[Document structure recognition data]
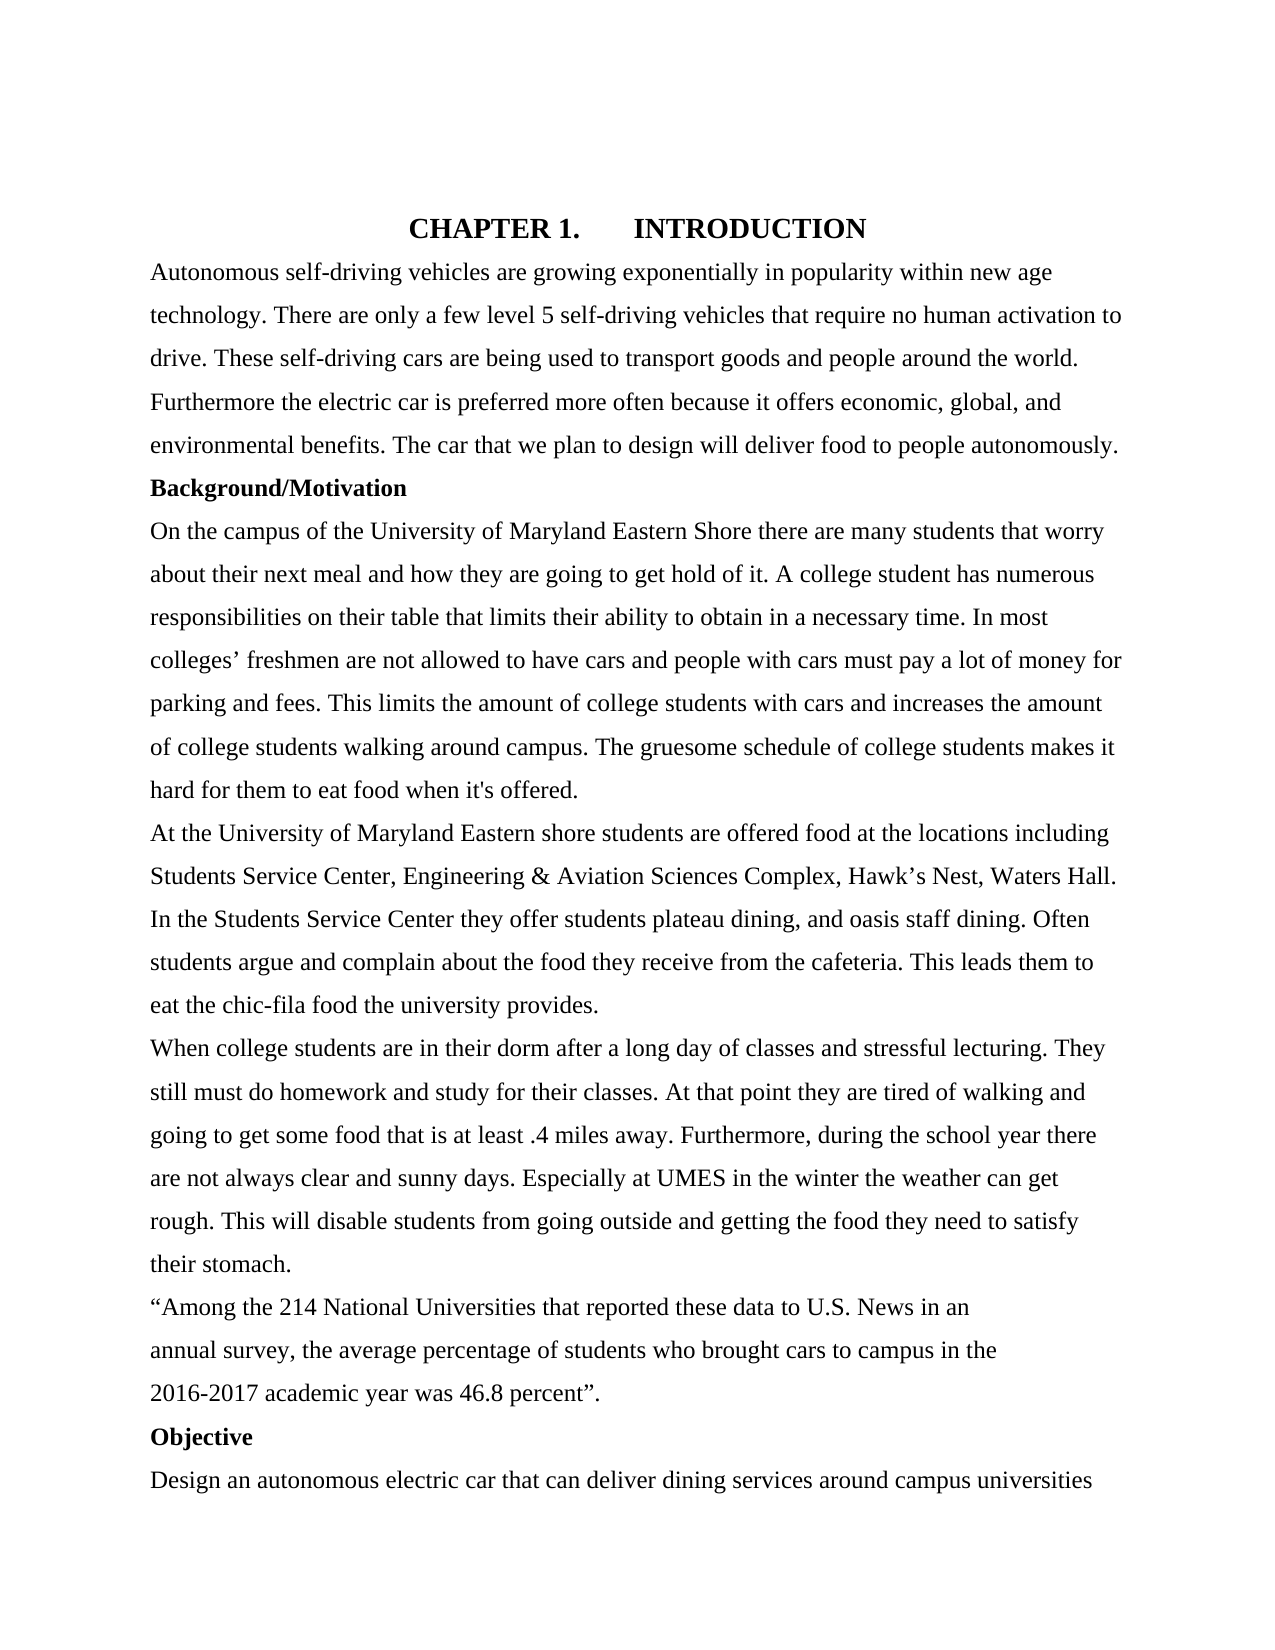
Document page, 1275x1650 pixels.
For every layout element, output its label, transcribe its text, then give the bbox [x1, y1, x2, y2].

text annual survey, the average percentage of students who brought cars to campus in the [150, 1335, 1125, 1364]
text At the University of Maryland Eastern shore students are offered food at the locations including Students Service Center, Engineering & Aviation Sciences Complex, Hawk’s Nest, Waters Hall. In the Students Service Center they offer students plateau dining, and oasis staff dining. Often students argue and complain about the food they receive from the cafeteria. This leads them to eat the chic-fila food the university provides. [150, 818, 1125, 1019]
text Objective [150, 1422, 1125, 1450]
text When college students are in their dorm after a long day of classes and stressful lecturing. They still must do homework and study for their classes. At that point they are tired of walking and going to get some food that is at least .4 miles away. Furthermore, during the school year there are not always clear and sunny days. Especially at UMES in the winter the weather can get rough. This will disable students from going outside and getting the food they need to satisfy their stomach. [150, 1033, 1125, 1278]
text Autonomous self-driving vehicles are growing exponentially in popularity within new age technology. There are only a few level 5 self-driving vehicles that require no human activation to drive. These self-driving cars are being used to transport goods and people around the world. Furthermore the electric car is preferred more often because it offers economic, global, and environmental benefits. The car that we plan to design will deliver food to people autonomously. [150, 257, 1125, 458]
text CHAPTER 1. INTRODUCTION [150, 211, 1125, 245]
text On the campus of the University of Maryland Eastern Shore there are many students that worry about their next meal and how they are going to get hold of it. A college student has numerous responsibilities on their table that limits their ability to obtain in a necessary time. In most colleges’ freshmen are not allowed to have cars and people with cars must pay a lot of money for parking and fees. This limits the amount of college students with cars and increases the amount of college students walking around campus. The gruesome schedule of college students makes it hard for them to eat food when it's offered. [150, 516, 1125, 803]
text “Among the 214 National Universities that reported these data to U.S. News in an [150, 1292, 1125, 1321]
text Background/Motivation [150, 473, 1125, 502]
text 2016-2017 academic year was 46.8 percent”. [150, 1378, 1125, 1407]
text Design an autonomous electric car that can deliver dining services around campus universities [150, 1465, 1125, 1493]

# What this task involves:
Write every line of the data out again exactly, leaving out all images.

# Your response:
Document page, 1275x1650 pixels.
For every layout element, output its label, transcribe its text, then give the bbox [x1, y1, x2, y2].

text annual survey, the average percentage of students who brought cars to campus in the [150, 1335, 1125, 1364]
text At the University of Maryland Eastern shore students are offered food at the locations including Students Service Center, Engineering & Aviation Sciences Complex, Hawk’s Nest, Waters Hall. In the Students Service Center they offer students plateau dining, and oasis staff dining. Often students argue and complain about the food they receive from the cafeteria. This leads them to eat the chic-fila food the university provides. [150, 818, 1125, 1019]
text Objective [150, 1422, 1125, 1450]
text When college students are in their dorm after a long day of classes and stressful lecturing. They still must do homework and study for their classes. At that point they are tired of walking and going to get some food that is at least .4 miles away. Furthermore, during the school year there are not always clear and sunny days. Especially at UMES in the winter the weather can get rough. This will disable students from going outside and getting the food they need to satisfy their stomach. [150, 1033, 1125, 1278]
text Autonomous self-driving vehicles are growing exponentially in popularity within new age technology. There are only a few level 5 self-driving vehicles that require no human activation to drive. These self-driving cars are being used to transport goods and people around the world. Furthermore the electric car is preferred more often because it offers economic, global, and environmental benefits. The car that we plan to design will deliver food to people autonomously. [150, 257, 1125, 458]
text CHAPTER 1. INTRODUCTION [150, 211, 1125, 245]
text On the campus of the University of Maryland Eastern Shore there are many students that worry about their next meal and how they are going to get hold of it. A college student has numerous responsibilities on their table that limits their ability to obtain in a necessary time. In most colleges’ freshmen are not allowed to have cars and people with cars must pay a lot of money for parking and fees. This limits the amount of college students with cars and increases the amount of college students walking around campus. The gruesome schedule of college students makes it hard for them to eat food when it's offered. [150, 516, 1125, 803]
text “Among the 214 National Universities that reported these data to U.S. News in an [150, 1292, 1125, 1321]
text Background/Motivation [150, 473, 1125, 502]
text 2016-2017 academic year was 46.8 percent”. [150, 1378, 1125, 1407]
text Design an autonomous electric car that can deliver dining services around campus universities [150, 1465, 1125, 1493]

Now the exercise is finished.